To solve this problem, we need to calculate the amount of money Brent repaid his brother, which includes the principal amount borrowed and the interest earned. Given: - Principal amount borrowed = $8000 - Interest rate = 1.25% compounded quarterly - Time period = 2 years First, we need to calculate the interest earned if the money had been invested at 1.25% compounded quarterly for 2 years. The formula for compound interest is: \[ A = P \left(1 + \frac{r}{n}\right)^{nt} \] where: - \( A \) is the amount of money accumulated after n years, including interest. - \( P \) is the principal amount. - \( r \) is the annual interest rate (in decimal form). - \( n \) is the number of times that interest is compounded per year. - \( t \) is the time the money is invested for in years.
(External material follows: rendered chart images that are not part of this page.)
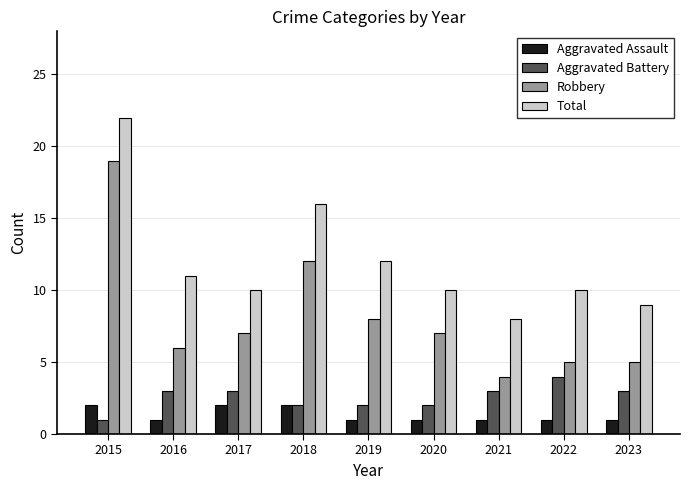

Reading left to right, transcribe all the data shown in this chart.

Aggravated Assault: 2015=2	2016=1	2017=2	2018=2	2019=1	2020=1	2021=1	2022=1	2023=1
Aggravated Battery: 2015=1	2016=3	2017=3	2018=2	2019=2	2020=2	2021=3	2022=4	2023=3
Robbery: 2015=19	2016=6	2017=7	2018=12	2019=8	2020=7	2021=4	2022=5	2023=5
Total: 2015=22	2016=11	2017=10	2018=16	2019=12	2020=10	2021=8	2022=10	2023=9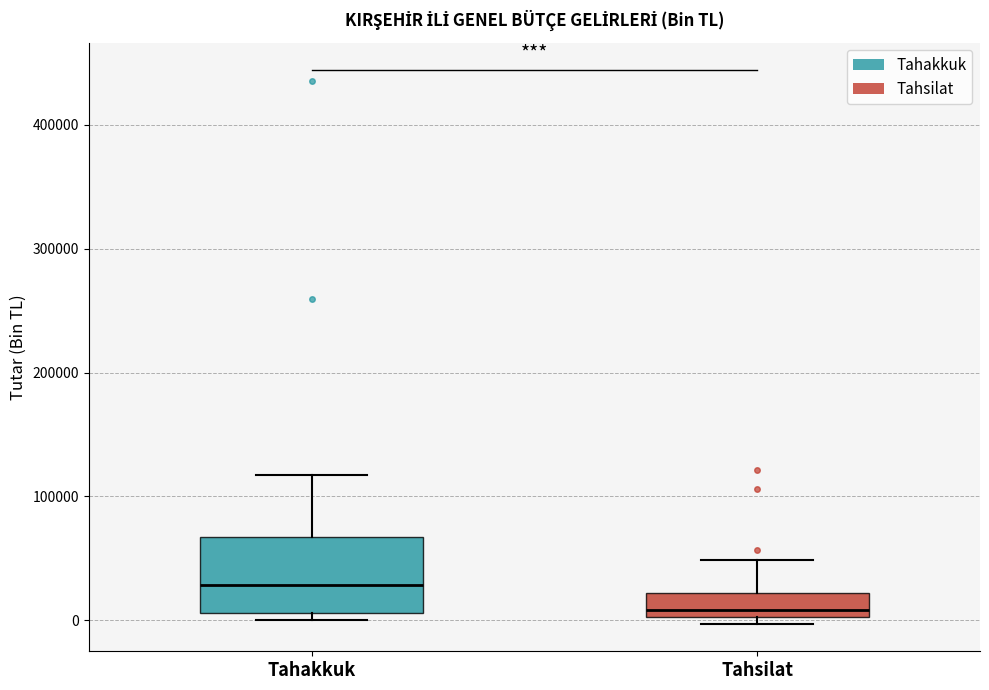

Which box has the lowest median line?

Tahsilat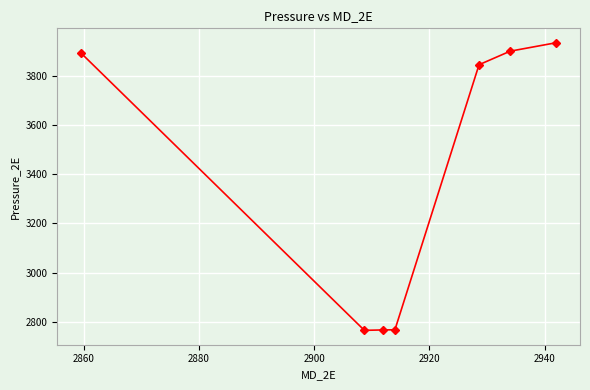

How many lines are shown in the chart?

1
In this case, the interest rate is 1.25% or 0.0125 in decimal form, and the money is compounded quarterly, so \( n = 4 \) and \( t = 2 \) years. Substitute the values into the formula to calculate the interest earned: \[ A = 8000 \left(1 + \frac{0.0125}{4}\right)^{4 \times 2} \] Now, we can calculate the amount of money Brent repaid his brother by adding the principal amount and the interest earned. Calculate the value by following steps: - step0: Calculate: \(8000\left(1+\frac{0.0125}{4}\right)^{4\times 2}\) - step1: Divide the terms: \(8000\left(1+\frac{1}{320}\right)^{4\times 2}\) - step2: Add the numbers: \(8000\left(\frac{321}{320}\right)^{4\times 2}\) - step3: Multiply the numbers: \(8000\left(\frac{321}{320}\right)^{8}\) - step4: Simplify: \(8000\times \frac{321^{8}}{320^{8}}\) - step5: Rewrite the expression: \(320\times 25\times \frac{321^{8}}{320^{8}}\) - step6: Reduce the numbers: \(25\times \frac{321^{8}}{320^{7}}\) - step7: Rewrite the expression: \(25\times \frac{321^{8}}{5^{7}\times 64^{7}}\) - step8: Rewrite the expression: \(5^{2}\times \frac{321^{8}}{5^{7}\times 64^{7}}\) - step9: Reduce the numbers: \(1\times \frac{321^{8}}{5^{5}\times 64^{7}}\) - step10: Multiply the fractions: \(\frac{321^{8}}{3125\times 64^{7}}\) The interest earned if the money had been invested at 1.25% compounded quarterly for 2 years is approximately $8202.20. Therefore, Brent repaid his brother $8202.20.